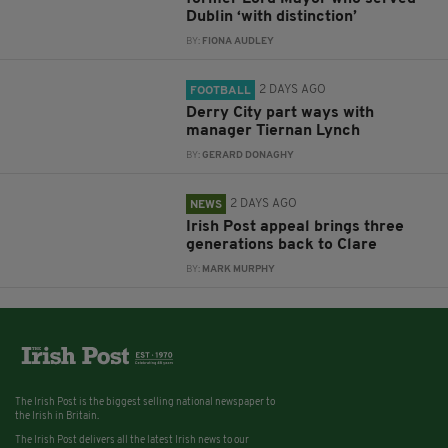
Dublin ‘with distinction’
BY:
FIONA AUDLEY
2 DAYS AGO
FOOTBALL
Derry City part ways with
manager Tiernan Lynch
BY:
GERARD DONAGHY
2 DAYS AGO
NEWS
Irish Post appeal brings three
generations back to Clare
BY:
MARK MURPHY
The Irish Post is the biggest selling national newspaper to
the Irish in Britain.
The Irish Post delivers all the latest Irish news to our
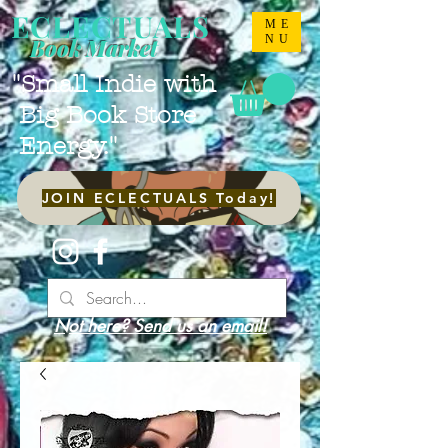
ECLECTUALS
ME
NU
Book Market
"Small Indie with
Big Book Store
Energy."
JOIN ECLECTUALS Today!
Not here? Send us an email!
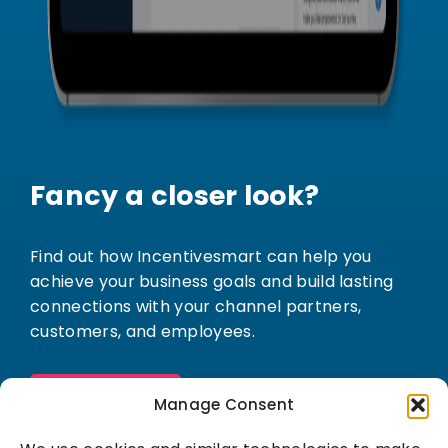
Fancy a closer look?
Find out how Incentivesmart can help you
achieve your business goals and build lasting
connections with your channel partners,
customers, and employees.
Book a demo
Manage Consent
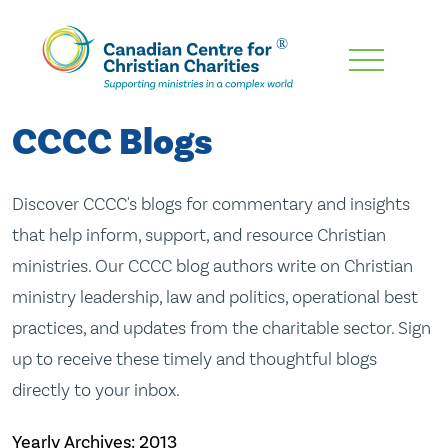
Skip
To
Main
CCCC Blogs
Content
Discover CCCC's blogs for commentary and insights
that help inform, support, and resource Christian
ministries. Our CCCC blog authors write on Christian
ministry leadership, law and politics, operational best
practices, and updates from the charitable sector. Sign
up to receive these timely and thoughtful blogs
directly to your inbox.
Yearly Archives:
2013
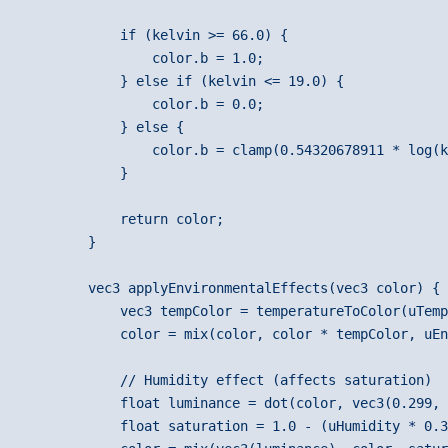
            if (kelvin >= 66.0) {
                color.b = 1.0;
            } else if (kelvin <= 19.0) {
                color.b = 0.0;
            } else {
                color.b = clamp(0.54320678911 * log(k
            }
            return color;
        }
        vec3 applyEnvironmentalEffects(vec3 color) {
            vec3 tempColor = temperatureToColor(uTemp
            color = mix(color, color * tempColor, uEn
            // Humidity effect (affects saturation)
            float luminance = dot(color, vec3(0.299, 
            float saturation = 1.0 - (uHumidity * 0.3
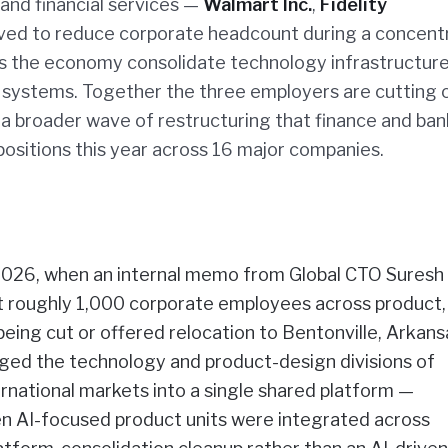
 and financial services —
Walmart Inc.
,
Fidelity
ed to reduce corporate headcount during a concent
s the economy consolidate technology infrastructur
 systems. Together the three employers are cutting 
f a broader wave of restructuring that finance and ba
ositions this year across 16 major companies.
2026, when an internal memo from Global CTO Suresh
t roughly 1,000 corporate employees across product,
eing cut or offered relocation to Bentonville, Arkansa
rged the technology and product-design divisions of
rnational markets into a single shared platform —
en AI-focused product units were integrated across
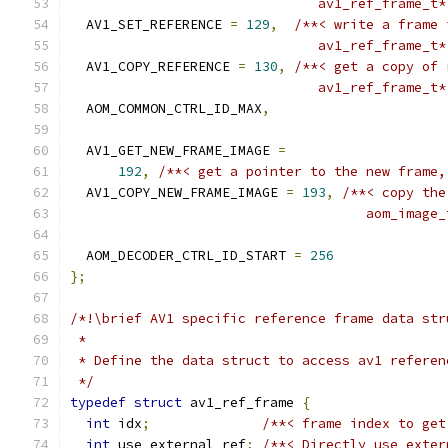
                               av1_ref_frame_t*
  AV1_SET_REFERENCE 
=
129
,
/**< write a frame 
                               av1_ref_frame_t*
  AV1_COPY_REFERENCE 
=
130
,
/**< get a copy of 
                               av1_ref_frame_t*
  AOM_COMMON_CTRL_ID_MAX
,
  AV1_GET_NEW_FRAME_IMAGE 
=
192
,
/**< get a pointer to the new frame,
  AV1_COPY_NEW_FRAME_IMAGE 
=
193
,
/**< copy the
                                     aom_image_
  AOM_DECODER_CTRL_ID_START 
=
256
};
/*!\brief AV1 specific reference frame data str
 *
 * Define the data struct to access av1 referen
 */
typedef
struct
 av1_ref_frame 
{
int
 idx
;
/**< frame index to get
int
 use_external_ref
;
/**< Directly use exter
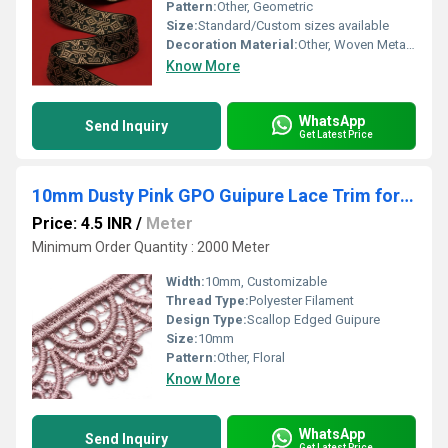
Pattern:
Other, Geometric
Size:
Standard/Custom sizes available
Decoration Material:
Other, Woven Metallic Thread
Know More
WhatsApp
Send Inquiry
Get Latest Price
10mm Dusty Pink GPO Guipure Lace Trim for Lingerie Trim & Doll Dresses
Price: 4.5 INR
/
Meter
Minimum Order Quantity : 2000 Meter
Width:
10mm, Customizable
Thread Type:
Polyester Filament
Design Type:
Scallop Edged Guipure
Size:
10mm
Pattern:
Other, Floral
Know More
WhatsApp
Send Inquiry
Get Latest Price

____________

EXERCISE DIRECTIONS >> The listing is to be reproduced in full and exactly, except that its pictures are to be dropped.

ANSWER BELOW >>
Dublin ‘with distinction’
BY:
FIONA AUDLEY
2 DAYS AGO
FOOTBALL
Derry City part ways with
manager Tiernan Lynch
BY:
GERARD DONAGHY
2 DAYS AGO
NEWS
Irish Post appeal brings three
generations back to Clare
BY:
MARK MURPHY
The Irish Post is the biggest selling national newspaper to
the Irish in Britain.
The Irish Post delivers all the latest Irish news to our
ECLECTUALS
ME
NU
Book Market
"Small Indie with
Big Book Store
Energy."
JOIN ECLECTUALS Today!
Not here? Send us an email!
Fancy a closer look?
Find out how Incentivesmart can help you
achieve your business goals and build lasting
connections with your channel partners,
customers, and employees.
Book a demo
Manage Consent
Skip
To
Main
CCCC Blogs
Content
Discover CCCC's blogs for commentary and insights
that help inform, support, and resource Christian
ministries. Our CCCC blog authors write on Christian
ministry leadership, law and politics, operational best
practices, and updates from the charitable sector. Sign
up to receive these timely and thoughtful blogs
directly to your inbox.
Yearly Archives:
2013
            if (kelvin >= 66.0) {
                color.b = 1.0;
            } else if (kelvin <= 19.0) {
                color.b = 0.0;
            } else {
                color.b = clamp(0.54320678911 * log(k
            }
            return color;
        }
        vec3 applyEnvironmentalEffects(vec3 color) {
            vec3 tempColor = temperatureToColor(uTemp
            color = mix(color, color * tempColor, uEn
            // Humidity effect (affects saturation)
            float luminance = dot(color, vec3(0.299, 
            float saturation = 1.0 - (uHumidity * 0.3
 and financial services —
Walmart Inc.
,
Fidelity
ed to reduce corporate headcount during a concent
s the economy consolidate technology infrastructur
 systems. Together the three employers are cutting 
f a broader wave of restructuring that finance and ba
ositions this year across 16 major companies.
2026, when an internal memo from Global CTO Suresh
t roughly 1,000 corporate employees across product,
eing cut or offered relocation to Bentonville, Arkansa
rged the technology and product-design divisions of
rnational markets into a single shared platform —
en AI-focused product units were integrated across
                               av1_ref_frame_t*
  AV1_SET_REFERENCE 
=
129
,
/**< write a frame 
                               av1_ref_frame_t*
  AV1_COPY_REFERENCE 
=
130
,
/**< get a copy of 
                               av1_ref_frame_t*
  AOM_COMMON_CTRL_ID_MAX
,
  AV1_GET_NEW_FRAME_IMAGE 
=
192
,
/**< get a pointer to the new frame,
  AV1_COPY_NEW_FRAME_IMAGE 
=
193
,
/**< copy the
                                     aom_image_
  AOM_DECODER_CTRL_ID_START 
=
256
};
/*!\brief AV1 specific reference frame data str
 *
 * Define the data struct to access av1 referen
 */
typedef
struct
 av1_ref_frame 
{
int
 idx
;
/**< frame index to get
int
 use_external_ref
;
/**< Directly use exter
Pattern:
Other, Geometric
Size:
Standard/Custom sizes available
Decoration Material:
Other, Woven Metallic Thread
Know More
WhatsApp
Send Inquiry
Get Latest Price
10mm Dusty Pink GPO Guipure Lace Trim for Lingerie Trim & Doll Dresses
Price: 4.5 INR
/
Meter
Minimum Order Quantity : 2000 Meter
Width:
10mm, Customizable
Thread Type:
Polyester Filament
Design Type:
Scallop Edged Guipure
Size:
10mm
Pattern:
Other, Floral
Know More
WhatsApp
Send Inquiry
Get Latest Price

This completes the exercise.